In its latest financial report, John Lewis Partnership disclosed that profits before tax, bonuses, and exceptional items increased by 6% to £134 million. However, the company reported a pre-tax loss of £21 million, a significant decline from the £97 million profit recorded the previous year.
The company attributed this loss to write-downs associated with outdated tech systems and additional expenses related to tax adjustments implemented last April, including higher employer National Insurance contributions.
Despite these setbacks, the company’s overall sales rose by 5% to £13.4 billion for the year. John Lewis Partnership expressed caution regarding the current financial year outlook due to a challenging macroeconomic environment.
Jason Tarry, the chairman of the John Lewis Partnership, stated that consumer sentiment is subdued and fragile.

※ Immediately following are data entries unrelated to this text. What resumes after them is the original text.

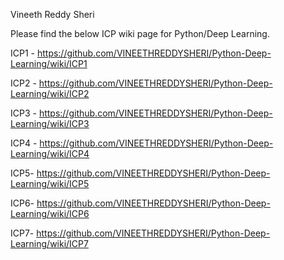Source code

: Vineeth Reddy Sheri

Please find the below ICP wiki page for Python/Deep Learning.

ICP1 - https://github.com/VINEETHREDDYSHERI/Python-Deep-Learning/wiki/ICP1

ICP2 - https://github.com/VINEETHREDDYSHERI/Python-Deep-Learning/wiki/ICP2

ICP3 - https://github.com/VINEETHREDDYSHERI/Python-Deep-Learning/wiki/ICP3

ICP4 - https://github.com/VINEETHREDDYSHERI/Python-Deep-Learning/wiki/ICP4

ICP5- https://github.com/VINEETHREDDYSHERI/Python-Deep-Learning/wiki/ICP5

ICP6- https://github.com/VINEETHREDDYSHERI/Python-Deep-Learning/wiki/ICP6

ICP7- https://github.com/VINEETHREDDYSHERI/Python-Deep-Learning/wiki/ICP7
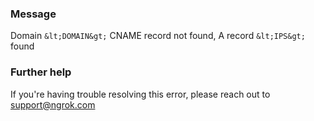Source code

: 
### Message
Domain `&lt;DOMAIN&gt;` CNAME record not found, A record `&lt;IPS&gt;` found

### Further help
If you're having trouble resolving this error, please reach out to [support@ngrok.com](mailto:support@ngrok.com?subject=Help%20with%20ERR_NGROK_426)

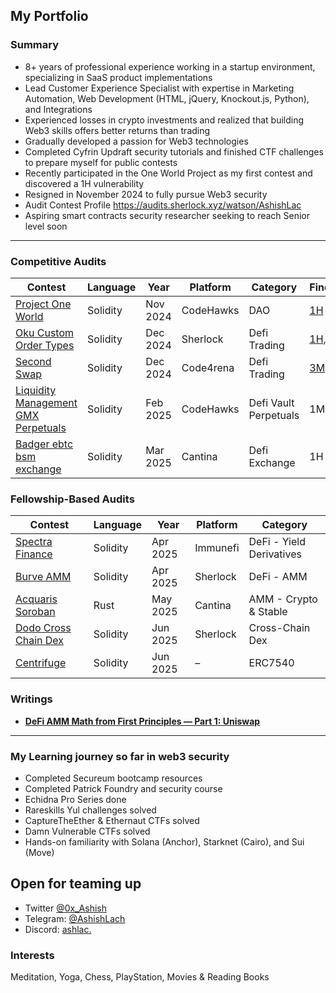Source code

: ## My Portfolio

### Summary

- 8+ years of professional experience working in a startup environment, specializing in SaaS product implementations
- Lead Customer Experience Specialist with expertise in Marketing Automation, Web Development (HTML, jQuery, Knockout.js, Python), and Integrations
- Experienced losses in crypto investments and realized that building Web3 skills offers better returns than trading
- Gradually developed a passion for Web3 technologies
- Completed Cyfrin Updraft security tutorials and finished CTF challenges to prepare myself for public contests
- Recently participated in the One World Project as my first contest and discovered a 1H vulnerability
- Resigned in November 2024 to fully pursue Web3 security
- Audit Contest Profile https://audits.sherlock.xyz/watson/AshishLac
- Aspiring smart contracts security researcher seeking to reach Senior level soon

---
### Competitive Audits

| Contest        | Language | Year    | Platform    | Category                        | Findings |
|----------------|----------|---------|-------------|----------------------------------|----------|
| [Project One World](https://codehawks.cyfrin.io/c/2024-11-one-world/results?lt=contest&sc=reward&sj=reward&page=1&t=leaderboard) | Solidity | Nov 2024 | CodeHawks  | DAO                              | [1H](https://codehawks.cyfrin.io/c/2024-11-one-world/s/287) |
| [Oku Custom Order Types](https://audits.sherlock.xyz/contests/641) | Solidity | Dec 2024 | Sherlock   | Defi Trading                     | [1H,1M](https://audits.sherlock.xyz/contests/641/report) |
| [Second Swap](https://code4rena.com/audits/2024-12-secondswap) | Solidity | Dec 2024 | Code4rena  | Defi Trading                     | [3M](https://code4rena.com/reports/2024-12-secondswap) |
| [Liquidity Management GMX Perpetuals](https://codehawks.cyfrin.io/c/2025-02-gamma) | Solidity | Feb 2025 | CodeHawks  | Defi Vault Perpetuals           | 1M |
| [Badger ebtc bsm exchange](https://cantina.xyz/competitions/f57ffb47-0ded-4f04-bcec-ecd7d47fad58) | Solidity | Mar 2025 | Cantina    | Defi Exchange                    | 1H |

### Fellowship-Based Audits

| Contest                                | Language | Year      | Platform   | Category                   |
|----------------------------------------|----------|-----------|------------|----------------------------|
| [Spectra Finance](https://immunefi.com/audit-competition/audit-comp-spectra-finance/information/?utm_source=explore_results) | Solidity | Apr 2025 | Immunefi  | DeFi - Yield Derivatives   |
| [Burve AMM](https://audits.sherlock.xyz/contests/858) | Solidity | Apr 2025 | Sherlock   | DeFi - AMM                 |
| [Acquaris Soroban](https://cantina.xyz/competitions/990ce947-05da-443e-b397-be38a65f0bff) | Rust     | May 2025 | Cantina    | AMM - Crypto & Stable      |
| [Dodo Cross Chain Dex](https://audits.sherlock.xyz/contests/991) | Solidity | Jun 2025 | Sherlock   | Cross-Chain Dex            |
| [Centrifuge](https://github.com/centrifuge/protocol-v3/tree/57b6ed25c861664307f0ce283e0fc8c6b2b83111)                              | Solidity | Jun 2025 | –          | ERC7540                    |


### Writings

- [**DeFi AMM Math from First Principles — Part 1: Uniswap**](https://techfund.jp/en/media/amm-math-first-principles-part1)

---

### My Learning journey so far in web3 security

- Completed Secureum bootcamp resources
- Completed Patrick Foundry and security course 
- Echidna Pro Series done
- Rareskills Yul  challenges solved
- CaptureTheEther & Ethernaut CTFs solved
- Damn Vulnerable CTFs solved
- Hands-on familiarity with Solana (Anchor), Starknet (Cairo), and Sui (Move)

## Open for teaming up
- Twitter [@0x_Ashish](https://x.com/0x_Ashish)
- Telegram: [@AshishLach](https://t.me/AshishLach)
- Discord: [ashlac.](https://discordapp.com/users/ashlac.)

### Interests
Meditation, Yoga,
Chess, PlayStation,
Movies & Reading Books


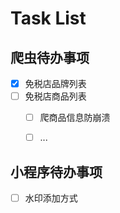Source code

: # Task List
## 爬虫待办事项
- [x] 免税店品牌列表
- [ ] 免税店商品列表
    - [ ] 爬商品信息防崩溃
    - [ ] ...


## 小程序待办事项
- [ ] 水印添加方式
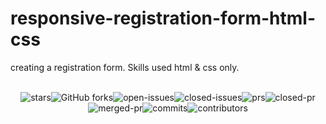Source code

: # responsive-registration-form-html-css
creating a registration form. Skills used html &amp; css only.

<br />
<div style="display:flex;flex-wrap:wrap;justify-content:center;">
    <img src="https://badgen.net/github/stars/lewisushindi/Projest" alt="stars"/>
    <img src="https://badgen.net/github/forks/lewisushindi/Projest" alt="GitHub forks">
    <img src="https://badgen.net/github/open-issues/lewisushindi/Projest" alt="open-issues"/>
    <img src="https://badgen.net/github/closed-issues/lewisushindi/Projest" alt="closed-issues"/>
    <img src="https://badgen.net/github/prs/lewisushindi/Projest" alt="prs"/>
    <img src="https://badgen.net/github/closed-prs/lewisushindi/Projest" alt="closed-pr"/>
    <img src="https://badgen.net/github/merged-prs/lewisushindi/Projest" alt="merged-pr"/>
    <img src="https://badgen.net/github/commits/lewisushindi/Projest" alt="commits"/>
    <img src="https://badgen.net/github/contributors/lewisushindi/Projest" alt="contributors"/>
</div>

He noted that while supermarkets saw 7% growth driven by volume increases amidst a broader market decline, discretionary sectors face tougher conditions. Tarry emphasized the company’s cautious approach, particularly in light of recent geopolitical tensions.
Additionally, Tarry highlighted the company’s resilience to supply chain disruptions caused by the Iran conflict and its stable energy costs due to hedging strategies. He commended the progress made in the company’s major transformation program, which includes an £800 million investment in store enhancements and a renewed focus on core retail operations.
In a strategic shift, the company recently abandoned plans to construct approximately 10,000 rental properties, citing escalating costs and market uncertainties. This decision marked a departure from former chairwoman Dame Sharon White’s build-to-rent initiative launched in 2020.
Tarry expressed satisfaction with the company’s long-term investment strategy, which has led to increased customer engagement and record levels of customer satisfaction. Despite market challenges and tax hikes, the company remains committed to business growth through continued investments in customer experience and operational excellence.